» **ACTIVITY**: In the forum thread on blocking automated signups, what must an attacker have for each attempt to automate an attack against the e-mail confirmation technique?

You might want to consider some "sanity-checking" database code to contain the effects of such attacks- ie, allow no more than N signups from *all* IP addresses in X minutes. Of course you'd need to make sure your legit traffic wouldn't exceed your chosen values of N and X or you'll have pissed-off legit users. :P
John Rose
Sunday, December 14, 2003
Yep. The only way to gaurantee human entered information is to find something humans can do that machine's cant, or at least not without difficulty. Microsoft also has "If you can't read the words, then maybe you can hear a sound file." If you can't do either, you can't sign up.
I remember a few years ago there was a forum for women only that required a phone call. It was the only way to gaurantee that the person signing up actually was a woman.
Limiting the number of inputs over a given period of time won't stop a bot, they'll just fill up all the available slots and prevent legitimate inputs.
In the "7th Interview Running" thread, there's an example of someone who wrote a script to automatically submit his resume and cover letter to potential employers he scraped from a job site.
Human Readable AND Not Machine Readable. Anything that can be automated will be automated.
www.MarkTAW.com
Sunday, December 14, 2003
The technique that I've used at http://www.lazarusid.com/wishlist/ which doesn't completely eliminate such attacks, but it does make things harder, is pretty simple. E-mail them the confirmation information. It's entirely possible to automate an attack against it, but it requires a new e-mail address each time. The attacker needs to be pretty determined to bother with the setup they'll need. Chances are pretty good that unless you've got something terribly valuable, they won't be all that interested in going to that much trouble.

(Stored items from a collection)
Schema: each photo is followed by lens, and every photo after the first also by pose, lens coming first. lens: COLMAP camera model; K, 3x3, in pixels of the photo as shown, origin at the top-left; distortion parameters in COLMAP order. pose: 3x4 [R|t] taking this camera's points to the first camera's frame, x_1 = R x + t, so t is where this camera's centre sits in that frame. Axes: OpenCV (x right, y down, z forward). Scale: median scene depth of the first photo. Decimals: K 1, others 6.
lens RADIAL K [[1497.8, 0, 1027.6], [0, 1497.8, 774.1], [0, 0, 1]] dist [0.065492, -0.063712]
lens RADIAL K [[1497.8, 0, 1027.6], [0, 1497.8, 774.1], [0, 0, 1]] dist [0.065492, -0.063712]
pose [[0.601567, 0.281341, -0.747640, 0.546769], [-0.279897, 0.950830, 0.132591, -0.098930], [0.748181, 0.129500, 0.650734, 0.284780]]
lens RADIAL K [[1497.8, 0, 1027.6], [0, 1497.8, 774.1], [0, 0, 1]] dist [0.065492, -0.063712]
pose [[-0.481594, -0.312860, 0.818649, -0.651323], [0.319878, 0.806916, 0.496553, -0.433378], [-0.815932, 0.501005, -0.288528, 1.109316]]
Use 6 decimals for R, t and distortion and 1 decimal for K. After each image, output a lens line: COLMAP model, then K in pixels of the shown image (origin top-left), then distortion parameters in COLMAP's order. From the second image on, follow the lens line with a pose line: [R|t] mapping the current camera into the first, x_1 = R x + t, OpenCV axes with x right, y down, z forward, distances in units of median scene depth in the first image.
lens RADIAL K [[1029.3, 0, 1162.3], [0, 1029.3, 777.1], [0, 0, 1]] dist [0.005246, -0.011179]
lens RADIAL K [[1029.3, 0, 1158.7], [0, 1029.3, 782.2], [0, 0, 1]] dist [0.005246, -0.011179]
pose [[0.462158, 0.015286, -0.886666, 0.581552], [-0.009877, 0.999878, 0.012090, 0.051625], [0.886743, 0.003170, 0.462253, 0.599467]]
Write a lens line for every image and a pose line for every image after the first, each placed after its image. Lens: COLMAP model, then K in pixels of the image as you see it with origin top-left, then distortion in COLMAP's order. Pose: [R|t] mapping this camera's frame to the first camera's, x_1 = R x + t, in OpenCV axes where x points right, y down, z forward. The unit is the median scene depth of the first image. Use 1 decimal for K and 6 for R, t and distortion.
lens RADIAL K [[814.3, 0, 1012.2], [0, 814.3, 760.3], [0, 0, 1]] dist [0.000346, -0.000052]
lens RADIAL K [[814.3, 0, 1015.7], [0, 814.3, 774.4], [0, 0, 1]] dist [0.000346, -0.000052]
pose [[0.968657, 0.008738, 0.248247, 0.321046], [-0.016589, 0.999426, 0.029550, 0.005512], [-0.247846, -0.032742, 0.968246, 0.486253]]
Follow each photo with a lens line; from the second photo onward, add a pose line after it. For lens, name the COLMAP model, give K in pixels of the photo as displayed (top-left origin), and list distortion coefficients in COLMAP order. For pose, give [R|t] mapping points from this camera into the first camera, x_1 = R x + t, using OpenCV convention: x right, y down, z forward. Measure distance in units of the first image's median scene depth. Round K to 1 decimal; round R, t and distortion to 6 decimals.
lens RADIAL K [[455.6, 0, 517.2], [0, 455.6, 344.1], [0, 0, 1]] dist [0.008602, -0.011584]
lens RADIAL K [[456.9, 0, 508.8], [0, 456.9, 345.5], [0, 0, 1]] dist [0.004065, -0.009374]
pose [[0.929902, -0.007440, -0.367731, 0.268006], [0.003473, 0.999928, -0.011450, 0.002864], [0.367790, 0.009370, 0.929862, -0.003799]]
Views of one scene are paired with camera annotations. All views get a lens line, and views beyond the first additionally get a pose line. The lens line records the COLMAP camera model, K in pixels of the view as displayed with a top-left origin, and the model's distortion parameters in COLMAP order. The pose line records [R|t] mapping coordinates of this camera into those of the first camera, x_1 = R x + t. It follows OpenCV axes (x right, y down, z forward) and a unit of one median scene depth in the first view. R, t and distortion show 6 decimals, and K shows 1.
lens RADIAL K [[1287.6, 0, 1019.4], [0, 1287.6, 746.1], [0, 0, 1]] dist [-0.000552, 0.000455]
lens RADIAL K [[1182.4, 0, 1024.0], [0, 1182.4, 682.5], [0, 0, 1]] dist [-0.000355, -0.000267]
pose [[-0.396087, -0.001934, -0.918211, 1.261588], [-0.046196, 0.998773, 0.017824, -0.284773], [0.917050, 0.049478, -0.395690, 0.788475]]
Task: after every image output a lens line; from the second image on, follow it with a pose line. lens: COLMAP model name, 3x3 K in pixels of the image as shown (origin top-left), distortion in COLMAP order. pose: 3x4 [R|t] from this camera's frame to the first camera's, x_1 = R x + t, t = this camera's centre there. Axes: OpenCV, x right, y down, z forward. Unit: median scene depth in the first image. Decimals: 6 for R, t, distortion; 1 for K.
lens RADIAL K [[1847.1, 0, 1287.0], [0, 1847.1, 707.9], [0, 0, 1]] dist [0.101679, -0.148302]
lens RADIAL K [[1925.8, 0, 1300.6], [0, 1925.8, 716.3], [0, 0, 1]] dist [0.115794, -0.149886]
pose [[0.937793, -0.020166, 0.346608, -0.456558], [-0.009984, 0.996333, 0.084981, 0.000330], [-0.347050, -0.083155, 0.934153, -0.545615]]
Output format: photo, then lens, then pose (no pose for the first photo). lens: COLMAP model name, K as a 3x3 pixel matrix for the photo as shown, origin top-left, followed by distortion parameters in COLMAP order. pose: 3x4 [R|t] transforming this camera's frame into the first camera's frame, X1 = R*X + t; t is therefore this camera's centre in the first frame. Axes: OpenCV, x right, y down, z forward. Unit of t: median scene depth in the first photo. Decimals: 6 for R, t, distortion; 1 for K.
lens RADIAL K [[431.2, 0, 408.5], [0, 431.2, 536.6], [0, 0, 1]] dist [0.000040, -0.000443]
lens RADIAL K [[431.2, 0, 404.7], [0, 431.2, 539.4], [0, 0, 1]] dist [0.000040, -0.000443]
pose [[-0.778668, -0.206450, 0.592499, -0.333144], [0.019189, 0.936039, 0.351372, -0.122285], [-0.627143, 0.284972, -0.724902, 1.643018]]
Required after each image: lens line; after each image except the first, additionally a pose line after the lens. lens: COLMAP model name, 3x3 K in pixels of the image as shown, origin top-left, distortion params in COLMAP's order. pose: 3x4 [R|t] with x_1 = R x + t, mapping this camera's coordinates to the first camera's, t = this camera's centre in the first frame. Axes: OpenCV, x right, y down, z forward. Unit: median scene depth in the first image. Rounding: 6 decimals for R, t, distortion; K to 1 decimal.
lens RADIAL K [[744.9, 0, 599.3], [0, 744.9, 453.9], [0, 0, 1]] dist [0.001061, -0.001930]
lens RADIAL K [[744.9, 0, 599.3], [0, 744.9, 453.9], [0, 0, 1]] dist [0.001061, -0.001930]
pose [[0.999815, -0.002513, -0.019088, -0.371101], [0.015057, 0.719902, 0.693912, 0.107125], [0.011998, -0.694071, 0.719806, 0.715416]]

» **SOLUTION FOR THIS EXERCISE**: A new e-mail address each time.